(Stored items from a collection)
- - - - -

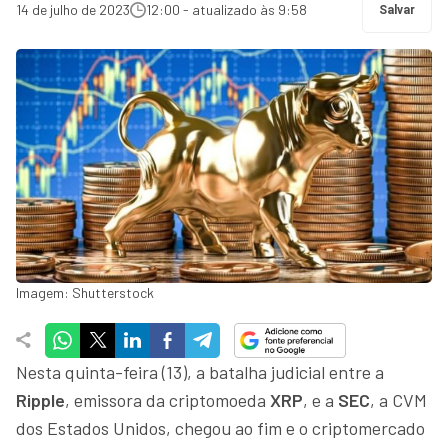
14 de julho de 2023
12:00 - atualizado às 9:58
Salvar
Imagem: Shutterstock
Nesta quinta-feira (13), a batalha judicial entre a
Ripple
, emissora da criptomoeda
XRP
, e a
SEC
, a CVM
dos Estados Unidos, chegou ao fim e o criptomercado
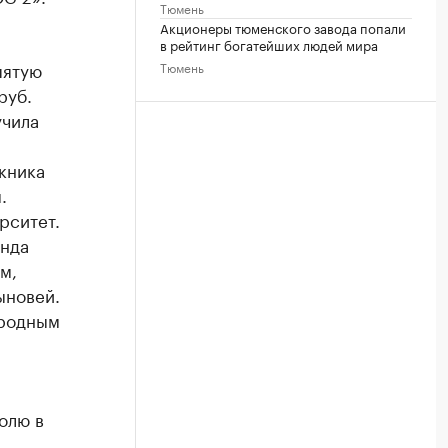
Тюмень
Акционеры тюменского завода попали
в рейтинг богатейших людей мира
пятую
Тюмень
руб.
учила
кника
.
рситет.
онда
м,
ыновей.
ародным
олю в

- - - - -

- TASK DESCRIPTION:
Copy out the entries verbatim and leave the images out.

- RESULT:
14 de julho de 2023
12:00 - atualizado às 9:58
Salvar
Imagem: Shutterstock
Nesta quinta-feira (13), a batalha judicial entre a
Ripple
, emissora da criptomoeda
XRP
, e a
SEC
, a CVM
dos Estados Unidos, chegou ao fim e o criptomercado
Тюмень
Акционеры тюменского завода попали
в рейтинг богатейших людей мира
пятую
Тюмень
руб.
учила
кника
.
рситет.
онда
м,
ыновей.
ародным
олю в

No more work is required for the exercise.